According to PARCC, with minor exceptions, the field test went very smoothly. Most students had sufficient time to complete the field test and were comfortable with the computer-based items, especially those students who practiced first with sample questions and tools designed to familiarize them with features of the online system. Likewise, schools that used the various tools, manuals, and training modules provided by the PARCC consortium reported fewer issues than those that did not — particularly in regards to technology.

Test Items & Student Experience

Item-level data from the field test indicate that a large majority of the items developed for the PARCC assessments over the past several years performed well. Students understood the questions and responded appropriately. Approximately 89 percent of the English language arts/literacy (ELA/L) questions and 78 percent of the mathematics questions were found eligible for the 2014–15 administration, mirroring results for other new assessment programs and providing ample test items for the administration.

In addition, students across grades, even those in elementary school, were able to successfully use the computer-based test (CBT) delivery system, including keyboarding their answers to short and extended questions, scrolling through reading passages, and moving from one question to the next. In addition, students told observing researchers that they found the computer-based assessments engaging.

Other findings related to the student experience were:

  • More than 90 percent of students said that they had sufficient time to complete the test.
  • Approximately 90 percent of students said that they understood the directions on the ELA/L tests (both the computer-based and paper-based formats) and the mathematics computer-based test.

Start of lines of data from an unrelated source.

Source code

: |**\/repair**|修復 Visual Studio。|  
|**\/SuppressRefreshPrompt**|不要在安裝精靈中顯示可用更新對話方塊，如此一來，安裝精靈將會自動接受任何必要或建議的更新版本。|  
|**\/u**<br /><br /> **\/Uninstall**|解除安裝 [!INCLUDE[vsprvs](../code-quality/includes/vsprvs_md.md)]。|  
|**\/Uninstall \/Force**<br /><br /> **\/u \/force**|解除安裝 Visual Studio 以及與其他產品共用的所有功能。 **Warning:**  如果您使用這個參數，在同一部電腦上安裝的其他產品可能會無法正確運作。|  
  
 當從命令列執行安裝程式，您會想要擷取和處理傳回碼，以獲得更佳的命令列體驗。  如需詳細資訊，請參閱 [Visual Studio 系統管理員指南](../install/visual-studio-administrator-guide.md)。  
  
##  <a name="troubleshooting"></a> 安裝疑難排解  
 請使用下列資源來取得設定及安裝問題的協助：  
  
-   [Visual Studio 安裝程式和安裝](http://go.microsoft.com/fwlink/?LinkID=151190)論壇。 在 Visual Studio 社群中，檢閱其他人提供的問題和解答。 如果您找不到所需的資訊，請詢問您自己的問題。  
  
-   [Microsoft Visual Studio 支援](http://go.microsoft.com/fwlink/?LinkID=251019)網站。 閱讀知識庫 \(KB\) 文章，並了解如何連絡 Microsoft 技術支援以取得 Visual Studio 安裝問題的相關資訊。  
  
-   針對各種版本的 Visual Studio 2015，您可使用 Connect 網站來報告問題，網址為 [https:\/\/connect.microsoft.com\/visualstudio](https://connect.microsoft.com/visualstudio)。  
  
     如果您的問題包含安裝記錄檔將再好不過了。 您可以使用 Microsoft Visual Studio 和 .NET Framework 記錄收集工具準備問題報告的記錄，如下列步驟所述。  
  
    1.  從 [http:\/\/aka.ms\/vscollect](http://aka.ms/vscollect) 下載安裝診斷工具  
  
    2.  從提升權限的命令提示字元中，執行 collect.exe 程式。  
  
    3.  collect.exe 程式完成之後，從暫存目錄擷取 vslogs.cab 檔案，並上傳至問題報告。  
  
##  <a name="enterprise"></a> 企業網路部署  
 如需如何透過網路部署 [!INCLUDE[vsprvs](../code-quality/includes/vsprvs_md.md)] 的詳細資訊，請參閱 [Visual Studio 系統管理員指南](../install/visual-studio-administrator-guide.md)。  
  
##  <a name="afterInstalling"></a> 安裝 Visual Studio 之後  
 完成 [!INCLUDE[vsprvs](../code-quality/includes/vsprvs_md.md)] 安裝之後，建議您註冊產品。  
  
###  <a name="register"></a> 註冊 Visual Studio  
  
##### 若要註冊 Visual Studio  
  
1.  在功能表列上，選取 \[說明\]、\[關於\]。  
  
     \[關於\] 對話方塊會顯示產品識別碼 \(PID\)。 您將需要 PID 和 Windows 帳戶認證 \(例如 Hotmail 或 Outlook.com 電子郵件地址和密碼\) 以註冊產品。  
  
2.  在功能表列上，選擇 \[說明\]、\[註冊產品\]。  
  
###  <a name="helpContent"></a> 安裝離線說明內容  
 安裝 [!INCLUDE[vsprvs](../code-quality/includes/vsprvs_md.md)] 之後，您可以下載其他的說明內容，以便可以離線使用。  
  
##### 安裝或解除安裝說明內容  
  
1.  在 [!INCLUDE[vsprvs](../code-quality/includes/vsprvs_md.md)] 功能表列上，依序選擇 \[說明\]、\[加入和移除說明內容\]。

Eighty-three percent of students said they understood the instructions on the paper-based mathematics test.
  • Two-thirds of students said that they entered mathematics symbols and numbers with ease on the CBT.
  • Approximately half of students said that it was easy to use the online calculator (which, nonetheless, is being revised for the 2014–15 administration).

Tech Preparedness

There were no system-wide technology issues during the field test. Most technology issues that did occur were local (e.g., firewall settings needed to be changed, computer settings needed to be adjusted, or students needing help logging in) — an expected result when school districts introduce computer testing for the first time, as was the case in most PARCC states. Most issues were also quickly and easily resolved.

Training & Test Administration Materials

Test administrators did report that some directions, such as how to close out of online test sessions, needed clarification and that the test manuals could be shorter and clearer. Students and test administrators and coordinators requested some improvements to the equation editor, a computer-based feature that allows students to solve mathematics problems and explain their reasoning. 


The steps that the PARCC states are taking to help ensure the success of the 2014–15 administration and all future administrations, in light of the field test, include:

  • Revising manuals and training modules;
  • Revising general directions on the tests, especially the mathematics tests, to make them clearer;
  • Upgrading PearsonAccess and TestNav8 (the CBT delivery platform);
  • Conducting a third-party verification and validation of TestNav8 performance;
  • Revising tutorials to include a full array of tools, accessibility features, and item-computer interactions; and
  • Expanding practice tests to include paper-based tests and additional components (performance-based and end-of-year assessments in both content areas).